NEUE ÖTV-SÄTZE IM DETAIL FESTGELEGT
Für Autos mit einem Motorhubraum von 1,4 Litern und darunter:
Bei einem Nettopreis von bis zu 650.000 TL werden 70 Prozent,
zwischen 650.000 TL und 900.000 TL 75 Prozent,
zwischen 900.000 TL und 1.100.000 TL 80 Prozent,
bei über 1.100.000 TL 90 Prozent ÖTV erhoben.
Für Autos mit einem Motorhubraum zwischen 1,4 und 1,6 Litern:
Bei einem Preis bis zu 850.000 TL 75 Prozent,
zwischen 850.000 TL und 1.100.000 TL 80 Prozent,
zwischen 1.100.000 TL und 1.650.000 TL 90 Prozent,
für Modelle über 1.650.000 TL wird ein Steuersatz von 100 Prozent angewendet.
Für Fahrzeuge mit einem Motorhubraum zwischen 1,6 und 2,0 Litern:
Bei Modellen mit einem Preis unter 1.650.000 TL werden 150 Prozent,
darüber 170 Prozent ÖTV erhoben.
Bei Modellen über 2,0 Litern:
Es wird der höchste ÖTV-Satz von 220 Prozent angewendet.
BEMESSUNGSGRENZEN FÜR ELEKTROFAHRZEUGE GEÄNDERT
Für Elektrofahrzeuge mit einer Motorleistung von 160 kW oder weniger wurde die Bemessungsgrenze von 1.450.000 TL auf 1.650.000 TL angehoben.
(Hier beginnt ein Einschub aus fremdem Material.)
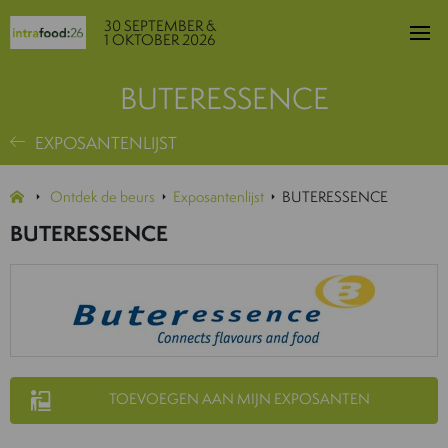
30 SEPTEMBER &
1 OKTOBER 2026
BUTERESSENCE
EXPOSANTENLIJST
Ontdek de beurs
Exposantenlijst
BUTERESSENCE
BUTERESSENCE
TOEVOEGEN AAN MIJN EXPOSANTEN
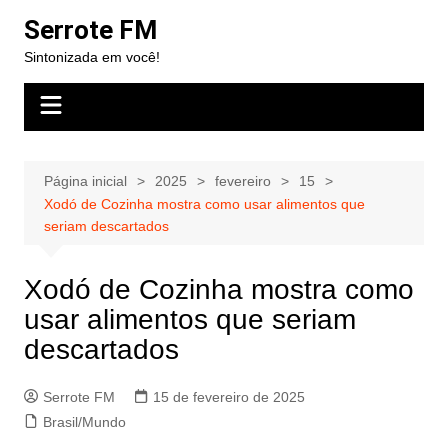
Ir
Serrote FM
para
Sintonizada em você!
o
conteúdo
Página inicial
2025
fevereiro
15
Xodó de Cozinha mostra como usar alimentos que
seriam descartados
Xodó de Cozinha mostra como
usar alimentos que seriam
descartados
Serrote FM
15 de fevereiro de 2025
Brasil/Mundo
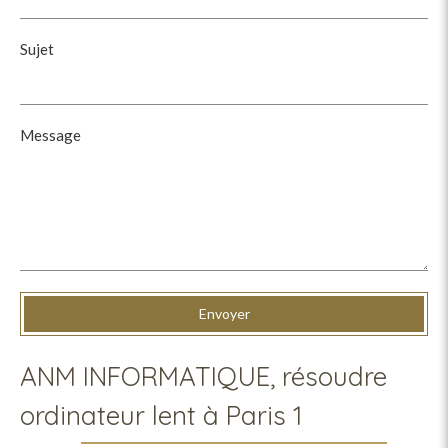
Sujet
Message
Envoyer
ANM INFORMATIQUE, résoudre
ordinateur lent à Paris 1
Für Modelle unter diesem Preis wurde der ÖTV-Satz auf 25 Prozent, für Modelle darüber auf 55 Prozent festgelegt. Zuvor galten in derselben Gruppe Sätze von 10 und 40 Prozent.
Bei Modellen über 160 kW:
Modelle bis 1.650.000 TL unterliegen 65 Prozent,
Modelle darüber 75 Prozent ÖTV.
REGELUNG FÜR AUFLADBARE HYBRIDFAHRZEUGE
Auch für Hybridfahrzeuge, die über einen Elektromotor verfügen und extern aufgeladen werden können, wurden neue Steuersätze bekannt gegeben. Bei Fahrzeugen mit einer gewichteten kombinierten CO2-Emission von unter 25 Gramm pro Kilometer und einer elektrischen Reichweite von über 70 Kilometern gilt:
Modelle mit einem Hubraum von nicht mehr als 1,6 Litern und einem Nettopreis von bis zu 1.350.000 TL unterliegen 45 Prozent,
Modelle, die diesen Preis übersteigen, unterliegen 75 Prozent ÖTV.
Bei Fahrzeugen mit einem Hubraum zwischen 1,6 und 1,8 Litern und einer Bemessungsgrundlage von nicht mehr als 1.350.000 TL beträgt der ÖTV-Satz 85 Prozent.
WIE WIRD SICH DIES AUF WELCHE FAHRZEUGE AUSWIRKEN?
Mit der neuen Regelung wird der ÖTV-Satz für Fahrzeuge mit Verbrennungsmotor, die einen Hubraum von 1,4 Litern oder weniger haben und bis zu 1.290.000 TL kosten, von 80 Prozent auf 70 Prozent gesenkt.
Ähnlich wurde der Steuersatz für Modelle mit 1,4 Litern Hubraum, die bis zu 1.944.000 TL kosten, von 80 Prozent auf 75 Prozent reduziert. Bei diesen Fahrzeugen wird ein Preisrückgang erwartet.
Auf der Seite der Elektrofahrzeuge wurde der für Modelle unter 1.950.000 TL geltende ÖTV-Satz von 10 Prozent auf 25 Prozent angehoben.
Diese Änderung könnte zu Preiserhöhungen bei Modellen wie dem „Togg T10X“ und dem „Tesla Model Y Juniper SR“ führen.